From time to time, you come across unusual gargoyles, figures with heads and faces that look different. They’re not common, which just makes them all the more surprising and fascinating. I’m referring here to gargoyles with mask-like faces, or which are holding a mask as a significant element of the figure.

 

máscaras y gárgolas

Gargoyle with mask-like face. Ciudad Rodrigo Cathedral (Spain).

 

Let’s look at some ideas about the meaning of masks in history and art. Grotesque faces depicted in art often evoke masks. These superficial coverings seem to conceal reality, and mocking or sarcastic masks were often used in mediaeval feasts (Feast of Fools, Carnival). People in the Middle Ages knew about masks in antiquity thanks to the works of Terence (second century BC) and to sarcophagi. Masked gorgons appeared in classical coats of arms, used as an apotropaic or protective image. Camille has contended that these might have had a different meaning in the Middle Ages, indicating danger in a similar way to the faces that appear on the stomach or genitals of devils.

 

Devil with mask. San Martín Pinario Monastery (Santiago de Compostela, Spain).

 

gárgola arte historia

Woman expulsing mask-like head. Batalha Monastery (Portugal).

 

With its frequently mask-like appearance, there is one image above all that seems linked to gargoyles due to its similarity to some of them. This is the green man, who is depicted with a human head surrounded by leaves and branches which sometimes even sprout from his mouth or nose. The green man is a symbol of fertility, rebirth and nature inherited from pagan imagery that was subsequently appropriated by Christianity as a symbol of lust and other capital sins. Leafy masks and heads surrounded by lush vegetation appeared in the classical period in relation to the cult of Dionysus, who was worshipped as the god of fertility and vegetation. Later, he acquired funerary connotations, becoming a symbol of immortality or resurrection.

gárgola catedral gótico

In addition, some of the gargoyles in the Cathedral of Salamanca present the appearance of what I have called the “plant monster”. These have marvellous plant ornamentation with monstrous or devil-like elements, where leaves and flowers form facial features, spirals, horns and wings, and sometimes the leaves form mask-like faces.

 

Plant monsters. Salamanca Cathedral (Spain).

 

gargolas catedral Salamanca

 

To conclude, I want to show you some of the beautiful masks in the lavabo at the Monastery of Batalha, where there are faces that look like the green man. Masks with grotesque faces were widely used in Gothic sculpture and other arts due to the influence of Villard d’Honnecourt, who revived the Graeco-Roman tradition of plant masks. Many of the heads with leaves may have their origins in the head of Silvanus, and their hair, beards and even faces are transformed into plants filling the space, similar to the Renaissance grotesque. The hair and beards are almost always formed of leaves that entwine among all the other elements.

 

gárgola green man

Mask with the head of the green man. Batalha Monastery (Portugal).

 

gárgola hombre verde

Mask with the head of the green man. Batalha Monastery (Portugal).

 

 

 

Bibliography consulted

CAMILLE, M., Image on the Edge. The Margins of Medieval Art, London, Reaktion Books Ltd., 2008.

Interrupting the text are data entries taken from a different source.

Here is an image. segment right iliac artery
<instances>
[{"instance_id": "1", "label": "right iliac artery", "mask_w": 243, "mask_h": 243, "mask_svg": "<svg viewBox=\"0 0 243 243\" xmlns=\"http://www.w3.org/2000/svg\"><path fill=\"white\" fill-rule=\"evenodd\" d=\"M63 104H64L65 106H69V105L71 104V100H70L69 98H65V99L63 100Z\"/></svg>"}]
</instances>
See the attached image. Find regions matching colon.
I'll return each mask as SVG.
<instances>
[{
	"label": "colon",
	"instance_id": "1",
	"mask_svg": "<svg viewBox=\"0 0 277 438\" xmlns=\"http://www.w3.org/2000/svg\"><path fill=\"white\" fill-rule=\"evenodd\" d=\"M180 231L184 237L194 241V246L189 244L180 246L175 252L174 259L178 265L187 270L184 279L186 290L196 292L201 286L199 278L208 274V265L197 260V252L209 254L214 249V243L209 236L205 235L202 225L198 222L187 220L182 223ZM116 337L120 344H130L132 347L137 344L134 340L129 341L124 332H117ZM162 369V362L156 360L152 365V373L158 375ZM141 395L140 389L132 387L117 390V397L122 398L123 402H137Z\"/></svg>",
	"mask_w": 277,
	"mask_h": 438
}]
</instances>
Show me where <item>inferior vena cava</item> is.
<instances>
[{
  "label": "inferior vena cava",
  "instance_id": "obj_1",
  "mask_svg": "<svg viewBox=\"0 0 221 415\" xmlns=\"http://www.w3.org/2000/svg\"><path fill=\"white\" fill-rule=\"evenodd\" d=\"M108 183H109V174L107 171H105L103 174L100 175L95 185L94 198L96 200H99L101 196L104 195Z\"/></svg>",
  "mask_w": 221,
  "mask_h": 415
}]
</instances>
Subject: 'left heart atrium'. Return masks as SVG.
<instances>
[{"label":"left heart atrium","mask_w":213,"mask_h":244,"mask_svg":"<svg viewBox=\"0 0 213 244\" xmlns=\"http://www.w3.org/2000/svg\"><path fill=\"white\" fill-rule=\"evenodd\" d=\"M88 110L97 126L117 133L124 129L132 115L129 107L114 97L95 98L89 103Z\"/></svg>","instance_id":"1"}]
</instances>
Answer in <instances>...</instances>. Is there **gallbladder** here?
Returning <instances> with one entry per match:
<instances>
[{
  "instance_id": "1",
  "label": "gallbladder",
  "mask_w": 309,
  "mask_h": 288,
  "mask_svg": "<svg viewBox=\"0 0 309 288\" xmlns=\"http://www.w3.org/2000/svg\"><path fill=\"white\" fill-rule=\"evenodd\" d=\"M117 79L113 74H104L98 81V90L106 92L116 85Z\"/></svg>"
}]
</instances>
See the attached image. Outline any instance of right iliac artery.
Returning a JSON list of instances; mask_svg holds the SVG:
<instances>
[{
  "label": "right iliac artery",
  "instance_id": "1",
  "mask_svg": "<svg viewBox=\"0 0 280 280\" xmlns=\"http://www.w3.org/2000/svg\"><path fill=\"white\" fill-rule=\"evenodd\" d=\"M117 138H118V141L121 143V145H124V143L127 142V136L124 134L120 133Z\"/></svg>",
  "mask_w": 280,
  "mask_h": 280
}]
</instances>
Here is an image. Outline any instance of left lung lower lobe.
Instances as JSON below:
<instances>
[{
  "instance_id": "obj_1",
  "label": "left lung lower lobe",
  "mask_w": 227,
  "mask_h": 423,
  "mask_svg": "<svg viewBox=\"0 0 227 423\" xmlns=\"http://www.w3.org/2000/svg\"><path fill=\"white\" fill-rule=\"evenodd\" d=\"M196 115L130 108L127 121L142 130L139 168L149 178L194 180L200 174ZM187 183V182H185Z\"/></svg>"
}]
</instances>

GARCÍA VEGA, B., El Grabado del Libro Español. Siglos XV-XVI-XVII. (Aportación a su estudio con los fondos de las bibliotecas de Valladolid), Tomos I y II, Valladolid, Institución Cultural Simancas. Diputación Provincial de Valladolid, 1984.

KENAAN-KEDAR, N. y OVADIAH, A., The Metamorphosis of Marginal Images: From Antiquity to Present Time, Tel Aviv University. The Yolanda and David Katz Faculty of the Arts. Department of Art History, 2001.

REBOLD BENTON, J., Holy Terrors. Gargoyles on medieval buildings, New York, Abbeville Press, 1997.